(Extracted data entries)
_____

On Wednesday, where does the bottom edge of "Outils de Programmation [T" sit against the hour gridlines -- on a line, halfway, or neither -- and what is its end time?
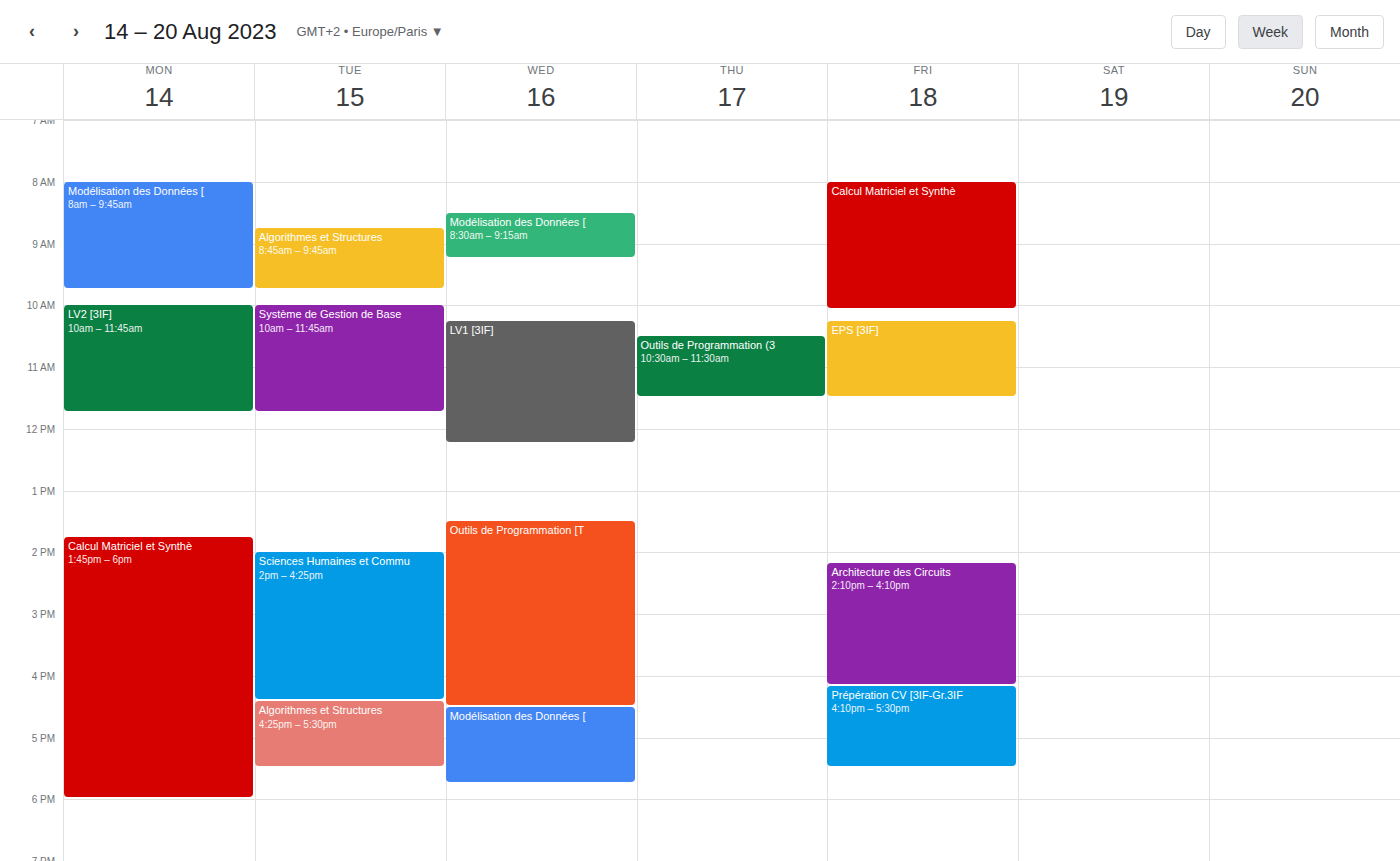
4:30 PM -- halfway between the 4 PM and 5 PM lines.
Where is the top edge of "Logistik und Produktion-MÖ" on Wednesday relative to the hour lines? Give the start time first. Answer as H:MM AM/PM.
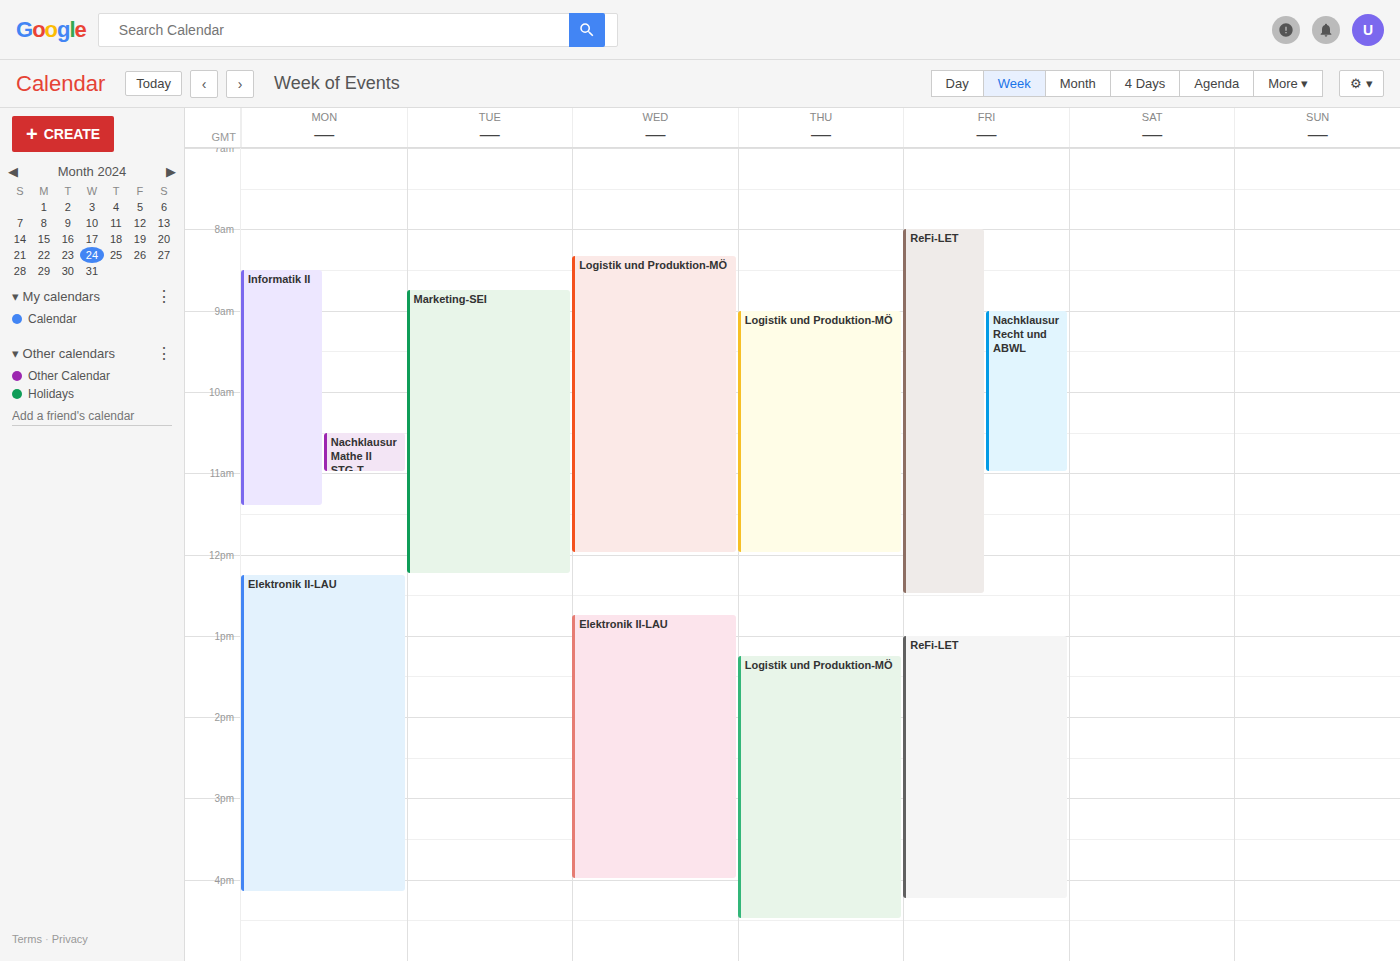
8:20 AM -- neither: 20 minutes below the 8 AM line and 40 minutes above the 9 AM line.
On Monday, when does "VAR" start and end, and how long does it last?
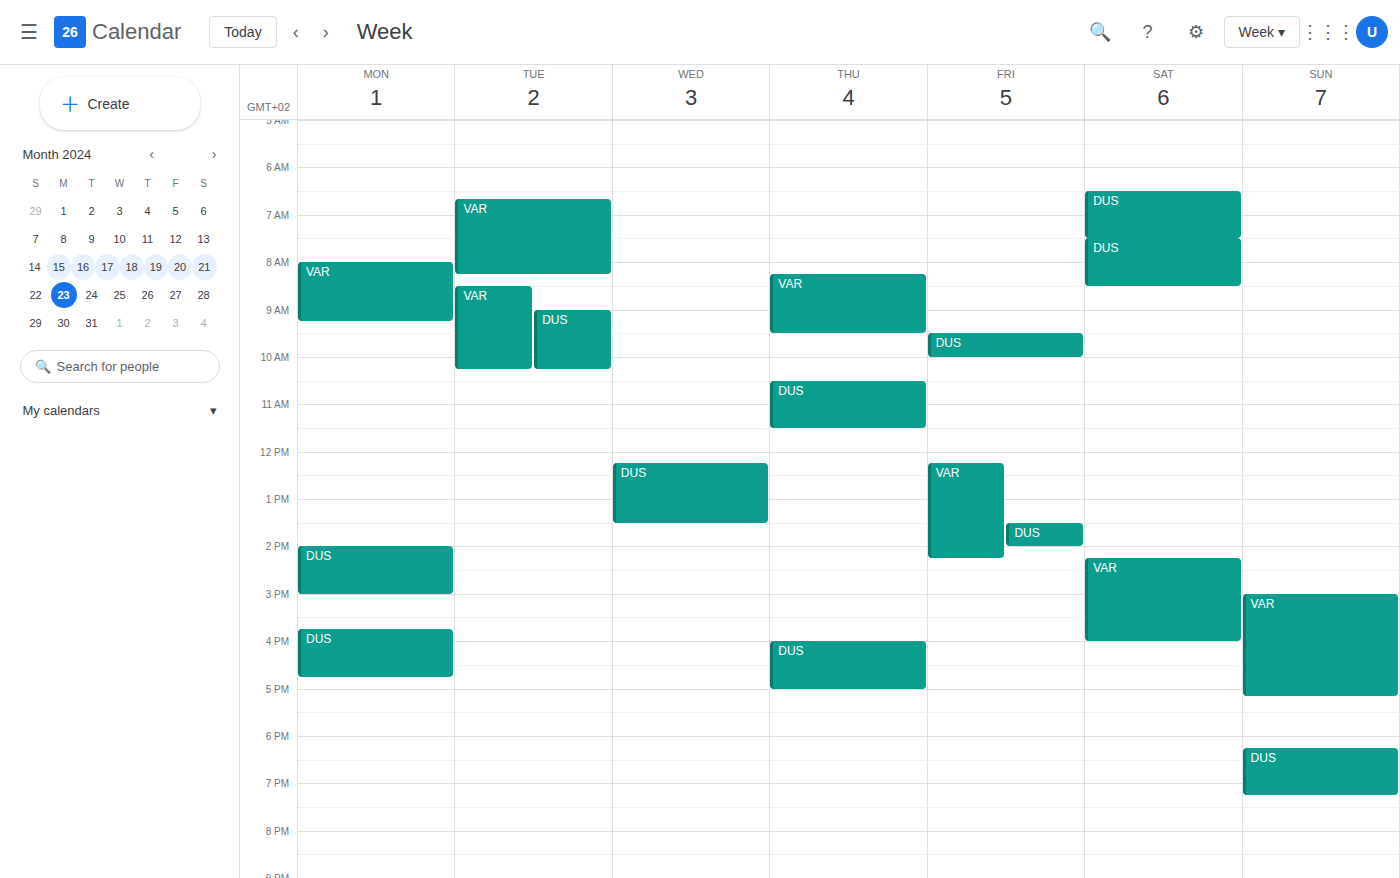
8:00 AM to 9:15 AM, 1 hour 15 minutes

_____

**TASK TO COMPLETE:** Rewrite the records above, putting "Thursday" wherever "Wednesday" appears and changing nothing else. Omit the pictures.

**CORRECT RESPONSE:**
On Thursday, where does the bottom edge of "Outils de Programmation [T" sit against the hour gridlines -- on a line, halfway, or neither -- and what is its end time?
4:30 PM -- halfway between the 4 PM and 5 PM lines.
Where is the top edge of "Logistik und Produktion-MÖ" on Thursday relative to the hour lines? Give the start time first. Answer as H:MM AM/PM.
8:20 AM -- neither: 20 minutes below the 8 AM line and 40 minutes above the 9 AM line.
On Monday, when does "VAR" start and end, and how long does it last?
8:00 AM to 9:15 AM, 1 hour 15 minutes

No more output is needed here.